KANGEKI-LOG

観劇とか感激とか思考の吐き出しとか

CLEAR

 「今この人の顔面をグーパンしたらどんな反応するかなあ」――好きな人と他愛ない話をしながら、頭のかたすみでふと「明日の天気はなんだろう」くらいの気軽さをもって考える。そんなことしないしできっこないのだけれども、そういった思考は物心ついたときから私に備わっているようだった。苛々してるわけでも相手が嫌いでも憎いわけでも自身がダウナーになっているわけでもなく、会話を楽しみ食事を口に運びながらも、脳みその1メートル後ろあたりで呼吸をするように思うのだ。グーパン。試しに空いた手を握って開いてみても虚しい。けれどどこか安心している自分がいる。店に流れる落ち着いたサウンドの中から、耳がすくいあげたのは硝子を砕くような高音のピアノだった。貴方が「この曲好きだな」と呟く。綺麗だねと笑いながら、あなたが好きよ、と心底思いながら、貴方の鼻を拳で折る自分を思い描いて、私は。自分が人間であることを確かめている。

 駅のホームに立つと毎回、電車に飛び込む自分を幻視する。死にたいわけではなく、落ち込んでいるわけでもなく、ただ、わたしと重なる違うレイヤー上で、透明なわたしがためらいもなく軽やかに、電車に飛び込んでゆく。電車に乗って、揺られて降りて、ホームを歩いて階段を上って―――1秒をさらに果てしなく細切れにした一瞬ごとにわたしは誰にも見えないしかばねをあちこちにさらして、置き去りにして進んでゆく。「ひさしぶりにあいたいな」そう言ってくれた記憶もおぼろげなあの子に会うため、雑踏をひとり、人に当たらないゲームをしながら歩いていく。ああ、透明になりたい。生きている人が空気を奪いあっていて、混ざり合った体温が滞留していて、息苦しいから。レイヤーを非表示にしてきれいな透明になりたい。小さな震動。「ついたよ」の4文字がスマホの液晶に表示される。細いけれど輪郭のはっきりした書体。そう、あの子はひらがなばかりを打つ子だった。

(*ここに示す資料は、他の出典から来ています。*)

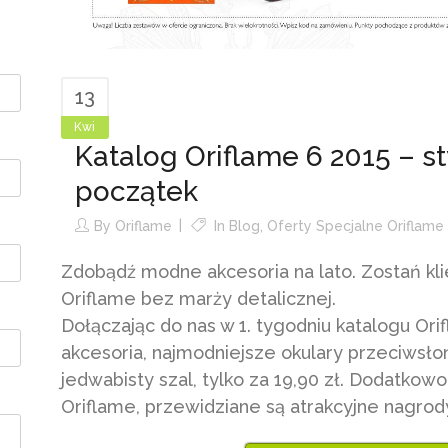
13
Kwi
Katalog Oriflame 6 2015 – s
początek
By
Oriflame
In
Blog
,
Oferty Specjalne Oriflame
Zdobądź modne akcesoria na lato. Zostań kli
Oriflame bez marży detalicznej.
Dołączając do nas w 1. tygodniu katalogu O
akcesoria, najmodniejsze okulary przeciwsło
jedwabisty szal, tylko za 19,90 zł. Dodatkow
Oriflame, przewidziane są atrakcyjne nagro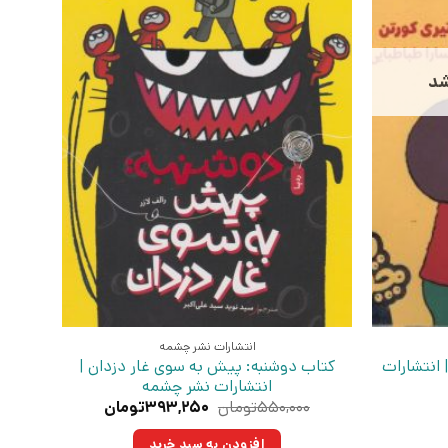
شد
انتشارات نشر چشمه
 انتشارات
کتاب دوشنبه: پیش به سوی غار دزدان |
انتشارات نشر چشمه
قیمت
قیمت
۵۵۰,۰۰۰
تومان
۳۹۳,۲۵۰
تومان
اصلی:
فعلی:
۵۵۰,۰۰۰تومان
۳۹۳,۲۵۰تومان.
افزودن به سبد خرید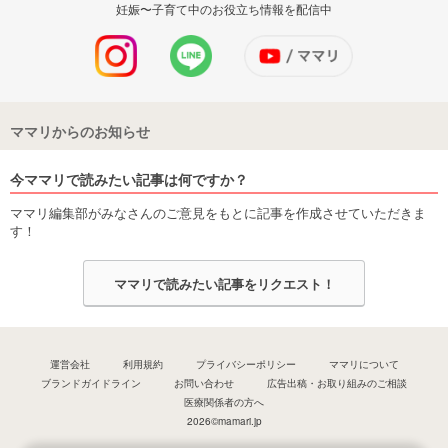
妊娠〜子育て中のお役立ち情報を配信中
ママリからのお知らせ
今ママリで読みたい記事は何ですか？
ママリ編集部がみなさんのご意見をもとに記事を作成させていただきま
す！
ママリで読みたい記事をリクエスト！
運営会社
利用規約
プライバシーポリシー
ママリについて
ブランドガイドライン
お問い合わせ
広告出稿・お取り組みのご相談
医療関係者の方へ
2026©mamari.jp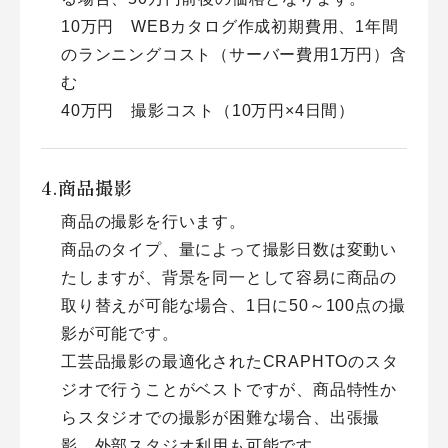
10万円 WEBカタログ作成初期費用、1年間
のランニングコスト（サーバー費用1万円）含
む
40万円 撮影コスト（10万円×4日間）
商品撮影
商品の撮影を行います。
商品のタイプ、量によって撮影日数は変動い
たしますが、背景を同一として容易に商品の
取り替えが可能な場合、1日に50～100点の撮
影が可能です。
工芸品撮影の最適化されたCRAPHTOのスタ
ジオで行うことがベストですが、商品特性か
らスタジオでの撮影が困難な場合、出張撮
影、外部スタジオ利用も可能です。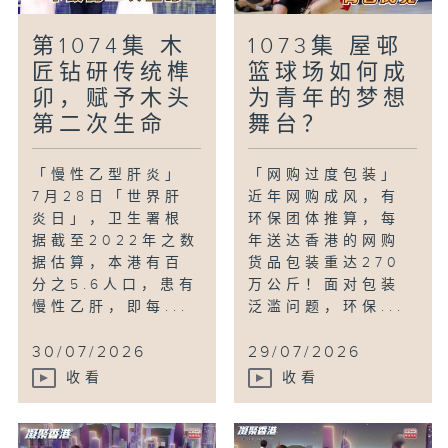
第1074集 木
1073集 屋邨
匠钻研传统榫
篮球场如何成
卯，赋予木头
为青年的梦想
第二次生命
舞台？
「慢性乙型肝炎」
「网购过度包装」
7月28日「世界肝
近年网购成风，有
炎日」，卫生署根
环保团体推算，每
据截至2022年之数
年送达香港的网购
据估算，本港有百
货品包装重达270
分之5.6人口，患有
万公斤！面对包装
慢性乙肝，即每...
泛滥问题，环保...
30/07/2026
29/07/2026
收看
收看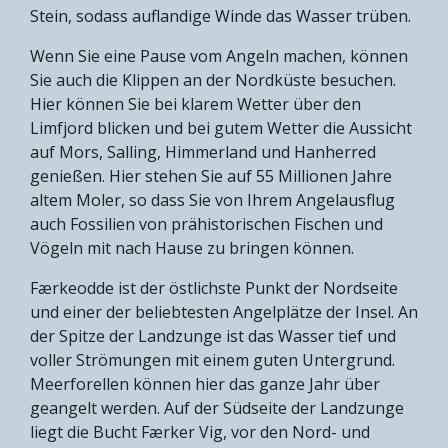
Stein, sodass auflandige Winde das Wasser trüben.
Wenn Sie eine Pause vom Angeln machen, können
Sie auch die Klippen an der Nordküste besuchen.
Hier können Sie bei klarem Wetter über den
Limfjord blicken und bei gutem Wetter die Aussicht
auf Mors, Salling, Himmerland und Hanherred
genießen. Hier stehen Sie auf 55 Millionen Jahre
altem Moler, so dass Sie von Ihrem Angelausflug
auch Fossilien von prähistorischen Fischen und
Vögeln mit nach Hause zu bringen können.
Færkeodde ist der östlichste Punkt der Nordseite
und einer der beliebtesten Angelplätze der Insel. An
der Spitze der Landzunge ist das Wasser tief und
voller Strömungen mit einem guten Untergrund.
Meerforellen können hier das ganze Jahr über
geangelt werden. Auf der Südseite der Landzunge
liegt die Bucht Færker Vig, vor den Nord- und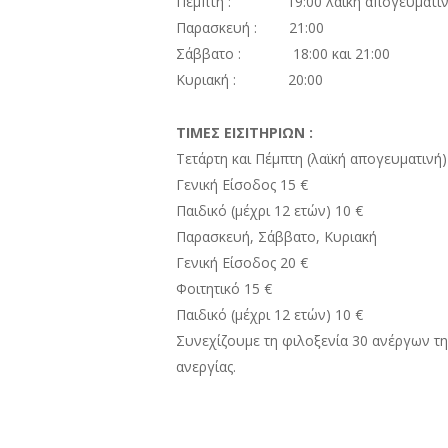
Πέμπτη : 19:00 λαϊκή απογευματι
Παρασκευή : 21:00
Σάββατο : 18:00 και 21:00
Κυριακή : 20:00
ΤΙΜΕΣ ΕΙΣΙΤΗΡΙΩΝ :
Τετάρτη και Πέμπτη (λαϊκή απογευματινή)
Γενική Είσοδος 15 €
Παιδικό (μέχρι 12 ετών) 10 €
Παρασκευή, Σάββατο, Κυριακή
Γενική Είσοδος 20 €
Φοιτητικό 15 €
Παιδικό (μέχρι 12 ετών) 10 €
Συνεχίζουμε τη φιλοξενία 30 ανέργων την
ανεργίας.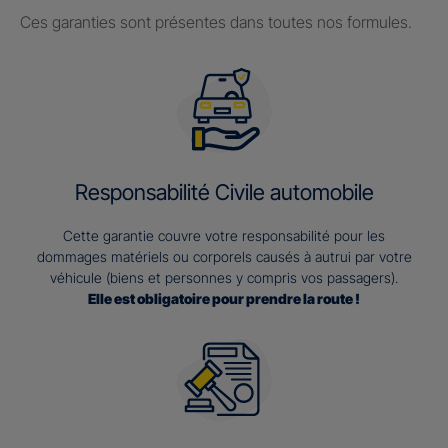
Ces garanties sont présentes dans toutes nos formules.
Responsabilité Civile automobile
Cette garantie couvre votre responsabilité pour les
dommages matériels ou corporels causés à autrui par votre
véhicule (biens et personnes y compris vos passagers).
Elle est obligatoire pour prendre la route !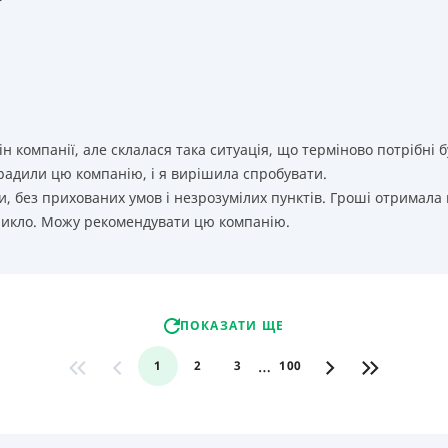
т
ін компанії, але склалася така ситуація, що терміново потрібн
орадили цю компанію, і я вирішила спробувати.
, без прихованих умов і незрозумілих пунктів. Гроші отримала
никло. Можу рекомендувати цю компанію.
ПОКАЗАТИ ЩЕ
…
1
2
3
100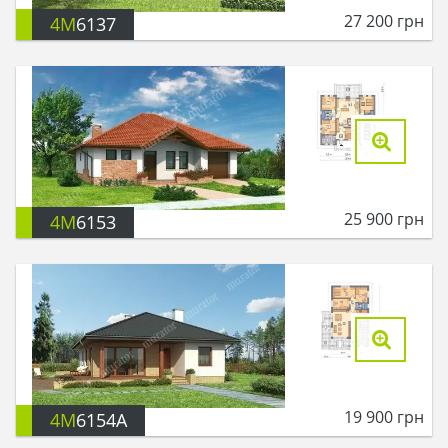
27 200
грн
4M
6137
25 900
грн
4M
6153
19 900
грн
4M
6154A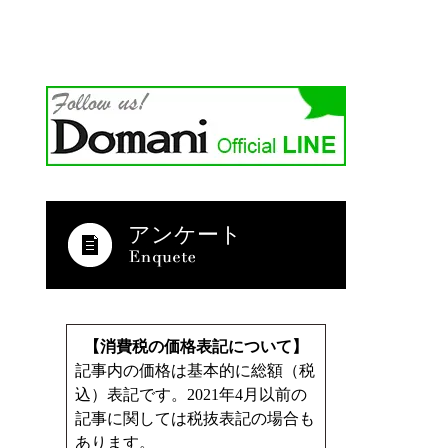
アンケート
【消費税の価格表記について】
記事内の価格は基本的に総額（税
込）表記です。2021年4月以前の
記事に関しては税抜表記の場合も
あります。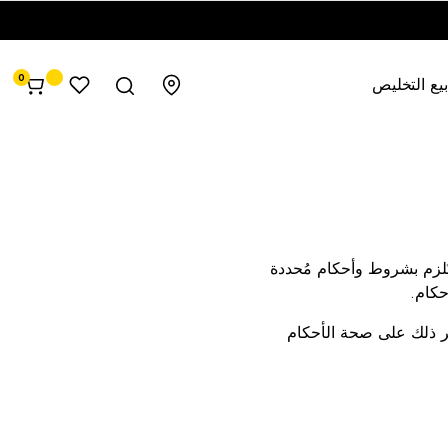
0
يع التخليص
ُلزم بشروط وأحكام مُحددة
حكام.
ثر ذلك على صحة الأحكام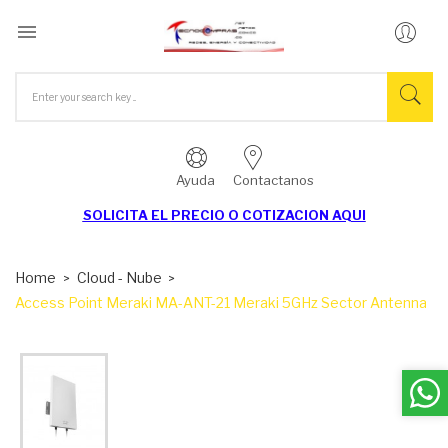

Ayuda
Contactanos
SOLICITA EL
PRECIO O COTIZACION AQUI
Home
Cloud - Nube
Access Point Meraki MA-ANT-21 Meraki 5GHz Sector Antenna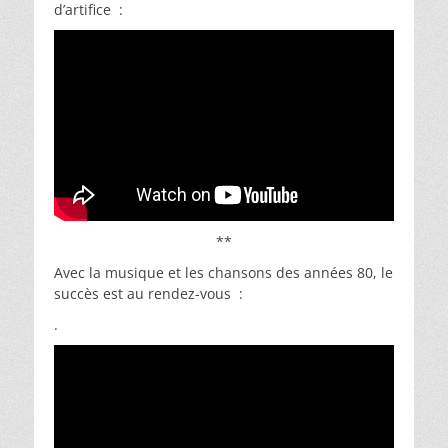
d’artifice :
**
Avec la musique et les chansons des années 80, le
succès est au rendez-vous :
.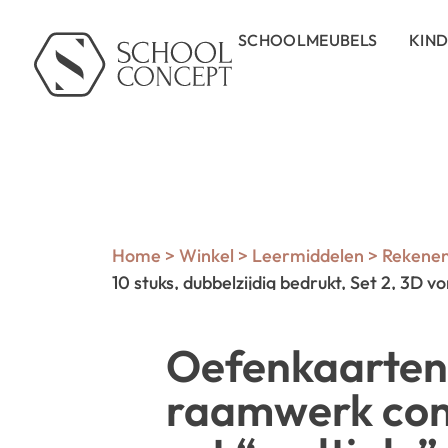
SCHOOLMEUBELS
KIN
Home
>
Winkel
>
Leermiddelen
>
Rekene
10 stuks, dubbelzijdig bedrukt, Set 2, 3D 
Oefenkaarten
raamwerk con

 「かなしい」と聞くと「愛《かな》しい」の文字が浮かんでしまうのは、大学の卒論のせいだと思う。「愛」も「悲」も「かなしい」なんだ。万葉集の4500首あまりの中には「愛《あい》」や「愛《いと》しい」なんて言葉はひとつもなくて、愛も愛しさも、ずっとずっと後に取って付けたようにうまれてきたんだよ。でも私は「愛」という言葉が、50音のはじまりにいる2音で形作られているのがとても好きなんだ。そして「あい」はまた「哀」にもどってくるんだな、と言葉の宇宙に放り出されてしまう。ところで万葉集で「愛し」と書き表されるとき、それは「うつくし/うるはし」って読むんです――「結局見た目ってことですかね」と、巫山戯た私の零し言に、教授はまなじりをほっそりと緩めただけで。教授の研究室はやわらかい西日の差し込む部屋だった。あわいオレンジ色の夕焼けが一瞬だけ広がって、壁を埋め尽くす源氏物語平家物語古今和歌集を照らし、暮れた。愛しさとか悲しさとか目に見えないものについて考えるとき、本当は言葉なんて消して棄ててしまいたい。考えるには伝えるには在ることばでやりくりしなくてはいけないのがひらすらに不自由で、かなしい。どちらの?私の「かなしい」は、いつかみたあの一瞬の夕焼けにいっとう近いところにある気が、している。




参加させていただきました。鉱物のクラスターが好きなのでバナーにときめいてしまう。